SRFERGU@ERENJ.BITNET (Scott Ferguson) (12/14/89)
Here's a good one you can get a chuckle out of (or not): A company called Mercury Computer Systems makes plug-in boards for computer systems. The boards are based on Weitek floating-point chips, and have their own C and Fortran compilers. They run at something like 20 MFLOPS, and plug into an AT-bus. About two years ago, we bought one of these boards for heavy image corrections and it worked real well. With 10 MBytes of RAM on the board, it cost about $10,000. I've been griping about 3rd-parties not upgrading to SR10 to the ozone for a while, and I decided it was about time to really start getting on their case about it. Mercury, saying they've only got 5-10 Apollo-using customers, and isn't going to bother re-doing their software for SR10. So, I can either throw out the board and go to sr10, or stay at 9.7 for the rest of my days or until I replace all my Apollos with some other brand. Anyhow, I was just wondering: Is there some kind of unwritten legal obligation for a vendor to provide usability for a period of time? This board has only been here for less than two years, and that's not a sufficient product cycle in my book. Maybe we jost got hosed, I wasn't here when we bought the thing, but I'm tired of telling myself that "that would work if I had sr10 up", and now my system is doomed to stagnation. I wouldn't mind being able to legally force the company to upgrade. Thanks for listening to my weeps, and I'll take offers on a Mercury MC32 array processor from anyone interested (I've got a nice bridge in Brooklyn, cheap, too!) Scott Ferguson Exxon Research & Engineering Annandale, NJ 08801 (201) 730-2339
rtp1@tank.uchicago.edu (raymond thomas pierrehumbert) (12/15/89)
for Macs and Suns) is only for very special circumstances (multiply and accumulate). The typical speed is more like 2-3 megaflops. I thought about buying a Mercury board, but decided against it for more or less the reasons that eventually caught up with you. By way of comparison, a processor for the DN10000 does 28 megaflops on dotproduct (single precision), 6-7 megaflops on a broad range of code, and costs about $13000 to universities. The extra cost is worth the support. The real killer in the cost of adding a processor is the memory cost, as you really ought to add about 16MB for each new processor. This doubles the cost. Anybody know of any cheap third-party memory for the DN10000?
rtp1@tank.uchicago.edu (raymond thomas pierrehumbert) (12/15/89)
Sorry, somehow my posting got messed up. Here is the correct full text of the posting: Actually that 20megaflops you quote for the Mercury board (also available for Macs and Suns) is only for very special circumstances (multiply and accumulate). The typical speed is more like 2-3 megaflops.
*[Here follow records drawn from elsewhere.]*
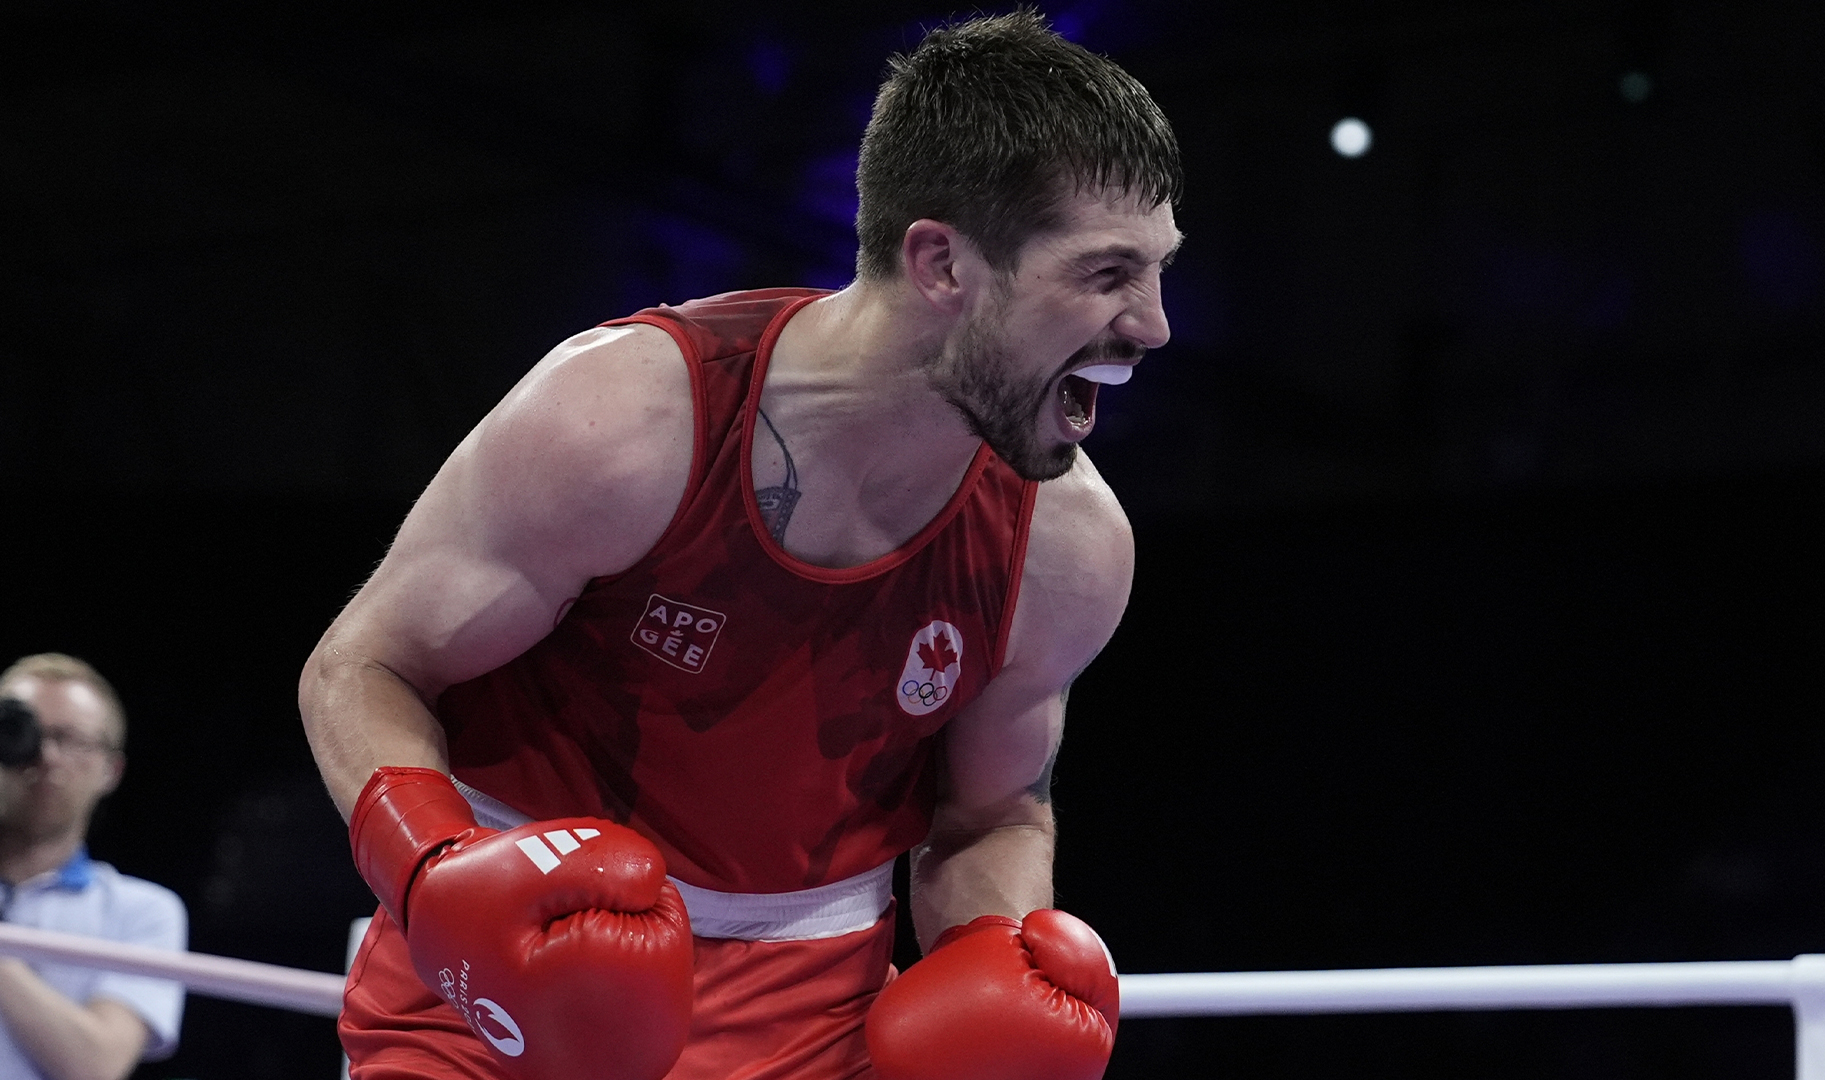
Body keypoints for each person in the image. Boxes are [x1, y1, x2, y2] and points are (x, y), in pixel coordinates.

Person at [301, 11, 1180, 1080]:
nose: (1153, 324)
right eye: (1106, 274)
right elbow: (367, 665)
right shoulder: (630, 417)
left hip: (805, 1021)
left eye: (1158, 270)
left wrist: (987, 960)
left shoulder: (1066, 545)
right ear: (943, 263)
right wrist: (435, 869)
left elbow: (993, 812)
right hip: (506, 978)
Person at [0, 654, 187, 1080]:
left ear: (111, 770)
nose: (44, 756)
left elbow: (96, 1066)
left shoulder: (142, 910)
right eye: (20, 733)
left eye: (70, 739)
I thought about buying a Mercury board, but decided against it for more or less the reasons that eventually caught up with you. By way of comparison, a processor for the DN10000 does 28 megaflops on dotproduct (single precision), 6-7 megaflops on a broad range of code, and costs about $13000 to universities. The extra cost is worth the support. The real killer in the cost of adding a processor is the memory cost, as you really ought to add about 16MB for each new processor. This doubles the cost. Anybody know of any cheap third-party memory for the DN10000?